| Guante v City of New York |
| 2020 NY Slip Op 02244 [182 AD3d 456] |
| April 9, 2020 |
| Appellate Division, First Department |
| Published by New York State Law Reporting Bureau pursuant to Judiciary Law § 431. |
| Alfredo Guante, Respondent, v City of New York et al., Respondents, and Emilio Del Villar et al., Appellants. |
McCabe, Collins, McGeough, Fowler, Levine & Nogan, LLP, Carle Place (James M. Hayes of counsel), for appellants.
Wingate, Russotti, Shapiro & Halperin, LLP, New York (Joseph P. Stoduto of counsel), for Alfredo Guante, respondent.
James E. Johnson, Corporation Counsel, New York (Mackenzie Fillow of counsel), for The City of New York and another, respondents.
Order, Supreme Court, Bronx County (Mitchell J. Danziger, J.), entered on or about June 24, 2019, which denied the motion of defendants Emilio and Maria Del Villar for summary judgment dismissing the complaint as against them, unanimously affirmed, without costs.
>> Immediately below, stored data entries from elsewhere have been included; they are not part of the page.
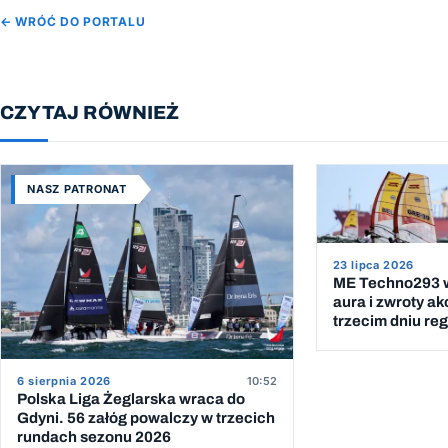
← WRÓĆ DO PORTALU
CZYTAJ RÓWNIEŻ
NASZ PATRONAT
23 lipca 2026
ME Techno293 w
aura i zwroty ak
trzecim dniu reg
6 sierpnia 2026
10:52
Polska Liga Żeglarska wraca do
Gdyni. 56 załóg powalczy w trzecich
rundach sezonu 2026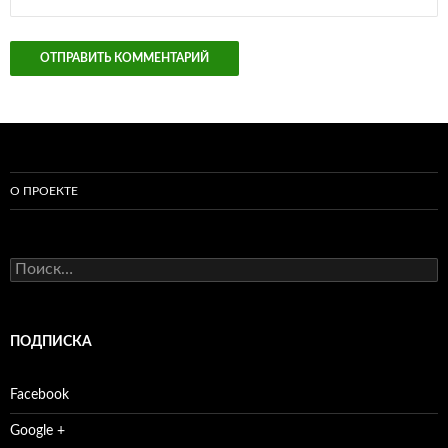
О ПРОЕКТЕ
Найти:
ПОДПИСКА
Facebook
Google +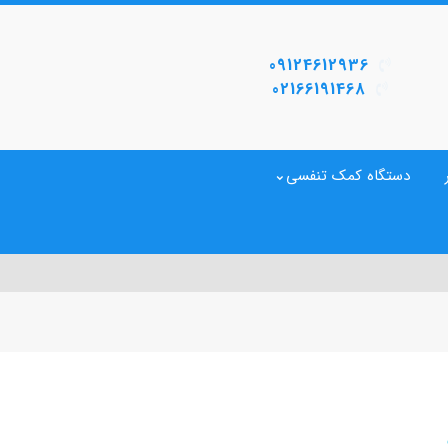
09124612936
02166191468
دستگاه کمک تنفسی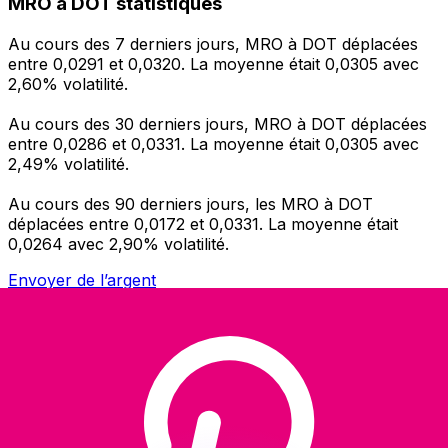
MRO à DOT statistiques
Au cours des 7 derniers jours, MRO à DOT déplacées
entre 0,0291 et 0,0320. La moyenne était 0,0305 avec
2,60% volatilité.
Au cours des 30 derniers jours, MRO à DOT déplacées
entre 0,0286 et 0,0331. La moyenne était 0,0305 avec
2,49% volatilité.
Au cours des 90 derniers jours, les MRO à DOT
déplacées entre 0,0172 et 0,0331. La moyenne était
0,0264 avec 2,90% volatilité.
Envoyer de l’argent
Gérez votre argent et vos devises lorsque vous
êtes en déplacement
L'application Xe réunit toutes les fonctionnalités
nécessaires pour vos transferts d'argent internationaux
et la gestion de vos devises. Convertissez des devises,
programmez des alertes de taux et transférez de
Defendants Emilio and Maria Del Villar failed to establish prima facie entitlement to judgment as a matter of law in this action where plaintiff alleges that he was injured when he tripped and fell on the sidewalk abutting their property. Although the City is responsible for maintaining the area that is designated a bus stop location (see Bednark v City of New York, 162 AD3d 565 [1st Dept 2018]), the motion court properly denied defendants' motion as premature, since discovery had not been completed. On the record presented, there is no way to determine whether plaintiff fell within a designated bus stop (see McCormick v City of New York, 165 AD3d 565 [1st Dept 2018]; Munasca v Morrison Mgt. LLC, 111 AD3d 564, 565 [1st Dept 2013]). Concur—Friedman, J.P., Kapnick, Webber, González, JJ.